At the burial ceremony in Jakarta, one Muslim leader described Madjid as the "Big Bang" of Islamic thinking. Others said it was because of him that matters that previously couldn't be publicly discussed, like inter-faith marriages, could now be openly raised. Madjid saw nothing wrong in couples belonging to different religions wanting to get married. Would there be another voice like his, some wondered.
 
What did Madjid, an Islamic Studies PhD from the University of Chicago and founder of the Paramadina University that aims at creating an ideal Islamic society, stand for that makes him such an outstanding neo-modernist Muslim leader and a bold thinker whose views have relevance extending far beyond the borders of Indonesia?
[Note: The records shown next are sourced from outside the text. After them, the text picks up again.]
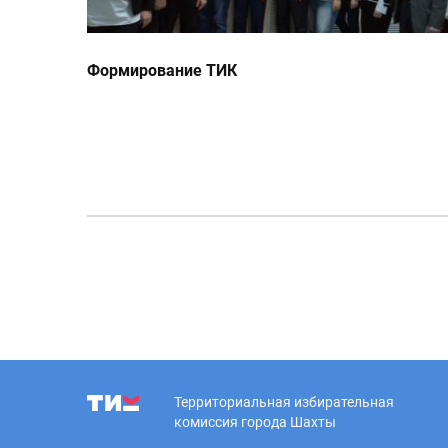
Формирование ТИК
Территориальная избирательная
комиссия города Шахты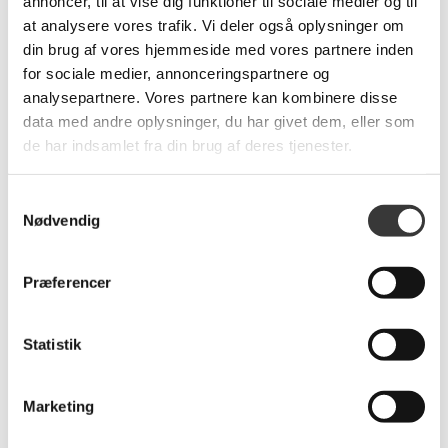
annoncer, til at vise dig funktioner til sociale medier og til
at analysere vores trafik. Vi deler også oplysninger om
din brug af vores hjemmeside med vores partnere inden
for sociale medier, annonceringspartnere og
analysepartnere. Vores partnere kan kombinere disse
Casablanca tæppe,
Jensen Ambassadør
data med andre oplysninger, du har givet dem, eller som
133x195 cm
Dream elevationsseng
B120
de har indsamlet fra din brug af deres tjenester.
2.499,00 DKK
30.766,00 DKK
Samtykkevalg
Nødvendig
Præferencer
Statistik
Marketing
Maileg Easter Parade,
Sille Geometri LED
Nr. 26
Bloklys, Ø9,2x20,3cm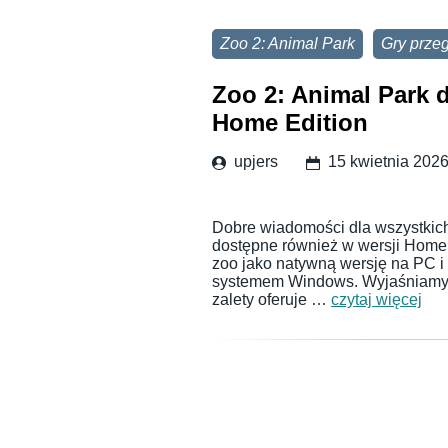
Zoo 2: Animal Park
Gry prze
Zoo 2: Animal Park 
Home Edition
upjers
15 kwietnia 202
Dobre wiadomości dla wszystkich 
dostępne również w wersji Home 
zoo jako natywną wersję na PC i
systemem Windows. Wyjaśniamy, c
zalety oferuje …
czytaj więcej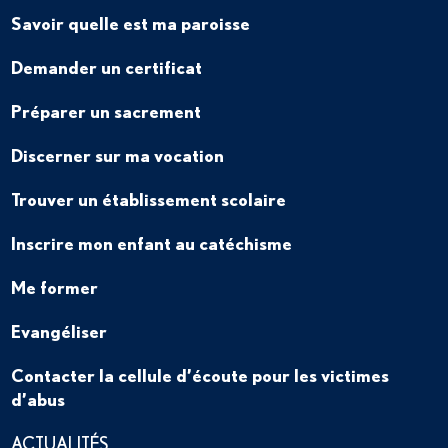
Savoir quelle est ma paroisse
Demander un certificat
Préparer un sacrement
Discerner sur ma vocation
Trouver un établissement scolaire
Inscrire mon enfant au catéchisme
Me former
Evangéliser
Contacter la cellule d’écoute pour les victimes
d’abus
ACTUALITÉS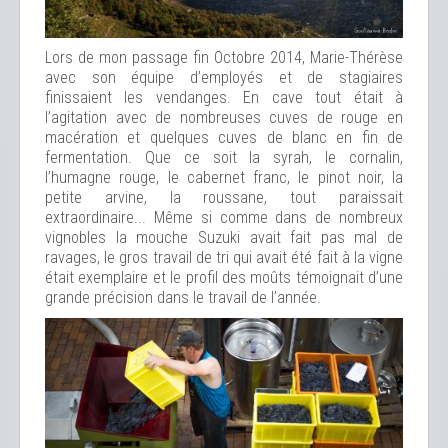
Lors de mon passage fin Octobre 2014, Marie-Thérèse
avec son équipe d’employés et de stagiaires
finissaient les vendanges. En cave tout était à
l’agitation avec de nombreuses cuves de rouge en
macération et quelques cuves de blanc en fin de
fermentation. Que ce soit la syrah, le cornalin,
l’humagne rouge, le cabernet franc, le pinot noir, la
petite arvine, la roussane, tout paraissait
extraordinaire... Même si comme dans de nombreux
vignobles la mouche Suzuki avait fait pas mal de
ravages, le gros travail de tri qui avait été fait à la vigne
était exemplaire et le profil des moûts témoignait d’une
grande précision dans le travail de l’année.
Four things, basically, four precise ideas developed with care and broached with courage without the slightest trace of intellectual dissimulation.
 
First, Muslims must give up their reactionary, reclusive, and "fossilised" attitudes and pessimism towards history. Be rational, have an open mind, and accept ideas from any source as long as they are consistent with the concept of progress and contain truth, was his advice to the Muslim community.
 
"Maintain what is old and good," he once wrote, "but embrace what is new and better." Without fresh ideas, he said, Muslims would neither regain their psychological striking force nor be able to focus on societal conditions constantly developing in economic, political, and social fields.
 
Second, the state must be truly secular and avoid having any role in religion. His logic ran like this: since humans are not God and their understanding of religion is limited by the fact they are not infallible, any attempt by the state to impose its own religious understanding is like wanting to play God, and that, in Islam, is a heinous crime.
 
Third, the state shouldn't be an exclusivist in a society that's pluralistic. He never liked the nationalist and centrist mindset of the nationalists epitomised by Sukarno and inherited by his daughter Megawati.
 
"Now we are paying the price of this centrist policy," he wrote, "and there are rebellions in the country." Federalism, he never ceased to point out, was the only way ahead for Indonesia as "we are a United Nations actually and each major ethnic group could be, by European standards, a nation by itself."
 
And last, a pluralistic society must follow the democratic path. Without a built-in process of deliberation and consensus building, there are bound to be disruptive tensions. It was Madjid's firm belief that unless a government can ensure civil liberties and a chance of open discourse, it can never tame radicalism.
 
These are precisely the lessons we in India so badly need to be reminded of.